As a matter of fact, excellent earthen engineering work has been done under MGNREGA, where care was taken to learn from these traditions and also to empower gram panchayats to understand the principles underlying this watershed approach. Changing the wage-material ratio in a blanket fashion has the inherent danger of converting this people-centred programme, into a contractor-machinery driven one, which would further weaken grass-roots democracy in India.

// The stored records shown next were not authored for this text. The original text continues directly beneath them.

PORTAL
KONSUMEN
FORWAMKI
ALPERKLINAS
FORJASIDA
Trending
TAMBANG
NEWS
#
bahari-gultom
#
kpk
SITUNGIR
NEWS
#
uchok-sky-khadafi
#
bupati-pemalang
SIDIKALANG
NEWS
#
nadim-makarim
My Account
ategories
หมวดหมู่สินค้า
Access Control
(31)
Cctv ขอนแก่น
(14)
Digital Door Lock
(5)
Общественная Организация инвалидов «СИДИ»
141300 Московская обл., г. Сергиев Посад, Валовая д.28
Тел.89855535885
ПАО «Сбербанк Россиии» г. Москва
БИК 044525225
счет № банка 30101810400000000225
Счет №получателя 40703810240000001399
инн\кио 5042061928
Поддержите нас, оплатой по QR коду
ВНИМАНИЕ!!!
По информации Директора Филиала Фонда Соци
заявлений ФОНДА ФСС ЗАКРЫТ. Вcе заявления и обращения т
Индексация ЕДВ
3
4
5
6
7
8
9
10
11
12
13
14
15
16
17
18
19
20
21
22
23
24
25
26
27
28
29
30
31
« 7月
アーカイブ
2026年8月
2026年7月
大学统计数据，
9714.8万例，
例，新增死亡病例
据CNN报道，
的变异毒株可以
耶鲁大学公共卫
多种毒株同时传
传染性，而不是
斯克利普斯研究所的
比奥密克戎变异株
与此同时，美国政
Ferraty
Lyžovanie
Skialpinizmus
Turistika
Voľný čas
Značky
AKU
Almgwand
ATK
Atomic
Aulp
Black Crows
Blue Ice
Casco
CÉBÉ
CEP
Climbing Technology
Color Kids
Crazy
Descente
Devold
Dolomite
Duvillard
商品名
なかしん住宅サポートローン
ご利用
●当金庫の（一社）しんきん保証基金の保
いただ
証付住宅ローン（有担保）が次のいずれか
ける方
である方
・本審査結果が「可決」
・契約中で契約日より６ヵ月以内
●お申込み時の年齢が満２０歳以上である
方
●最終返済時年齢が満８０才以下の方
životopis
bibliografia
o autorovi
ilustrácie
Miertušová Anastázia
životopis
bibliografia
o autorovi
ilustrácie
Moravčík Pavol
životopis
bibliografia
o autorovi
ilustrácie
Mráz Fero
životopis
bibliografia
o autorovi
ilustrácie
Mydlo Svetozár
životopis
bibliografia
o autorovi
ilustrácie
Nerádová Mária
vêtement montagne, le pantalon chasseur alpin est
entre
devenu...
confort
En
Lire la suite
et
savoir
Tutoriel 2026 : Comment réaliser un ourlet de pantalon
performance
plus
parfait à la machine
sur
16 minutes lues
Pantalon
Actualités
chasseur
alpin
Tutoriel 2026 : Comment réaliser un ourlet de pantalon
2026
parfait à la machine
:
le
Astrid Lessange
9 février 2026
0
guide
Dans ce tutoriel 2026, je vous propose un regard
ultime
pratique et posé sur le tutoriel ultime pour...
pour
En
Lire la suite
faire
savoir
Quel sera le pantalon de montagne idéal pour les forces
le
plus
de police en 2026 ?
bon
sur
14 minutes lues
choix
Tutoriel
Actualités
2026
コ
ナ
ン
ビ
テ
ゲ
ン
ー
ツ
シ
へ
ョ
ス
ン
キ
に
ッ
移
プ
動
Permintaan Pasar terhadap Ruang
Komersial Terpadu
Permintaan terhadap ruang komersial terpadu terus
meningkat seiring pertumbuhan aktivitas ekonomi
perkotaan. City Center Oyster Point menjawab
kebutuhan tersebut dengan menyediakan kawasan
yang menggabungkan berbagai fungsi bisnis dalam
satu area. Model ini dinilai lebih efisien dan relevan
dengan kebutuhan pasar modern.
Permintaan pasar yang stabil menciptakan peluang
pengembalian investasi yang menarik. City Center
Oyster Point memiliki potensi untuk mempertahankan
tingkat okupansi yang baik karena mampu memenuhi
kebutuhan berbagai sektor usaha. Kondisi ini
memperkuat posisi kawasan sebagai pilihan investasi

There is, however, a case to be made for permitting greater flexibility in this ratio in certain parts of the country, where material costs tend to be exorbitantly high: the Himalayan region, for instance, where transport costs are steep, or deserts where long distances need to be traversed. In such regions, lowering the wage-material ratio could actually enable more work to be provided under MGNREGA. This has been a long-standing demand of some States. Elsewhere, there is abundant scope for individual works with a lower wage-material ratio, because it is only the average that needs to be 60:40. Many such works were introduced into the programme by my committee and are doing very well on the ground. Thus, there is enough flexibility that has already been created. Doing more than what is warranted by these legitimate concerns, would be to compromise the fundamental power of the MGNREGA.

(Mihir Shah is a grass-roots activist who has lived and worked for 25 years in the tribal villages of Central India. From 2009 to 2014, he was Member, Planning Commission, Government of India.)